Record excerpts
----------
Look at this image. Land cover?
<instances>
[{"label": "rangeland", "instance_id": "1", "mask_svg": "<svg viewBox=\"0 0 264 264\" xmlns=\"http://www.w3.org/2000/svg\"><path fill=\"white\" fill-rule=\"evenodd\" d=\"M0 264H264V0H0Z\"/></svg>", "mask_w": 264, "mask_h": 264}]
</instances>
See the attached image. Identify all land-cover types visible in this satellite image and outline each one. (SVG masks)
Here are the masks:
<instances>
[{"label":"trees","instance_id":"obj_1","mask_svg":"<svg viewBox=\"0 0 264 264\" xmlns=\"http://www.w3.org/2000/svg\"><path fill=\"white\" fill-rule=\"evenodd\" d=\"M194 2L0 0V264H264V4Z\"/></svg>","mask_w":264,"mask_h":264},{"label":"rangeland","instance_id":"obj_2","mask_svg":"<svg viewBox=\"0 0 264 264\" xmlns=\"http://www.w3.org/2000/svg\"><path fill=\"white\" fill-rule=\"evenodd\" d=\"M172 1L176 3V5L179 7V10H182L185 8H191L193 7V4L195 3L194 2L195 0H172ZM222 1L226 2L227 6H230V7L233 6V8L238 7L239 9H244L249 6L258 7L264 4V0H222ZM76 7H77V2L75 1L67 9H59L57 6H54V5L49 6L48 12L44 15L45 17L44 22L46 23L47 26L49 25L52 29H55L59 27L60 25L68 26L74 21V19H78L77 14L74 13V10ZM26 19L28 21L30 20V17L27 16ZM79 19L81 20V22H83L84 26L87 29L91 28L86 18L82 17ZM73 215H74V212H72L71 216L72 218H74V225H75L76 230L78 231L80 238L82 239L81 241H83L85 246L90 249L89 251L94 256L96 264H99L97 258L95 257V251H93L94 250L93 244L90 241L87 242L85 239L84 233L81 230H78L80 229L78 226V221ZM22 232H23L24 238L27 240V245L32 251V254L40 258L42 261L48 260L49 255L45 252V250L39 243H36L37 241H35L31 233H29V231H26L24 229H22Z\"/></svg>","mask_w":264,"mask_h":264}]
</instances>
----------
Given problem
Quote all of the lines above word for word, with nothing added, dropped, or changed.

Written reply
Look at this image. Land cover?
<instances>
[{"label": "rangeland", "instance_id": "1", "mask_svg": "<svg viewBox=\"0 0 264 264\" xmlns=\"http://www.w3.org/2000/svg\"><path fill=\"white\" fill-rule=\"evenodd\" d=\"M0 264H264V0H0Z\"/></svg>", "mask_w": 264, "mask_h": 264}]
</instances>
See the attached image. Identify all land-cover types visible in this satellite image and outline each one. (SVG masks)
Here are the masks:
<instances>
[{"label":"trees","instance_id":"obj_1","mask_svg":"<svg viewBox=\"0 0 264 264\" xmlns=\"http://www.w3.org/2000/svg\"><path fill=\"white\" fill-rule=\"evenodd\" d=\"M194 2L0 0V264H264V4Z\"/></svg>","mask_w":264,"mask_h":264},{"label":"rangeland","instance_id":"obj_2","mask_svg":"<svg viewBox=\"0 0 264 264\" xmlns=\"http://www.w3.org/2000/svg\"><path fill=\"white\" fill-rule=\"evenodd\" d=\"M172 1L176 3V5L179 7V10H182L185 8H191L193 7V4L195 3L194 2L195 0H172ZM222 1L226 2L227 6H230V7L233 6V8L238 7L239 9H244L249 6L258 7L264 4V0H222ZM76 7H77V2L75 1L67 9H59L57 6H54V5L49 6L48 12L44 15L45 17L44 22L46 23L47 26L49 25L52 29H55L59 27L60 25L68 26L74 21V19H78L77 14L74 13V10ZM26 19L28 21L30 20V17L27 16ZM79 19L81 20V22H83L84 26L87 29L91 28L86 18L82 17ZM73 215H74V212H72L71 216L72 218H74V225H75L76 230L78 231L80 238L82 239L81 241H83L85 246L90 249L89 251L94 256L96 264H99L97 258L95 257V251H93L94 250L93 244L90 241L87 242L85 239L84 233L81 230H78L80 229L78 226V221ZM22 232H23L24 238L27 240V245L32 251V254L40 258L42 261L48 260L49 255L45 252V250L39 243H36L37 241H35L31 233H29V231H26L24 229H22Z\"/></svg>","mask_w":264,"mask_h":264}]
</instances>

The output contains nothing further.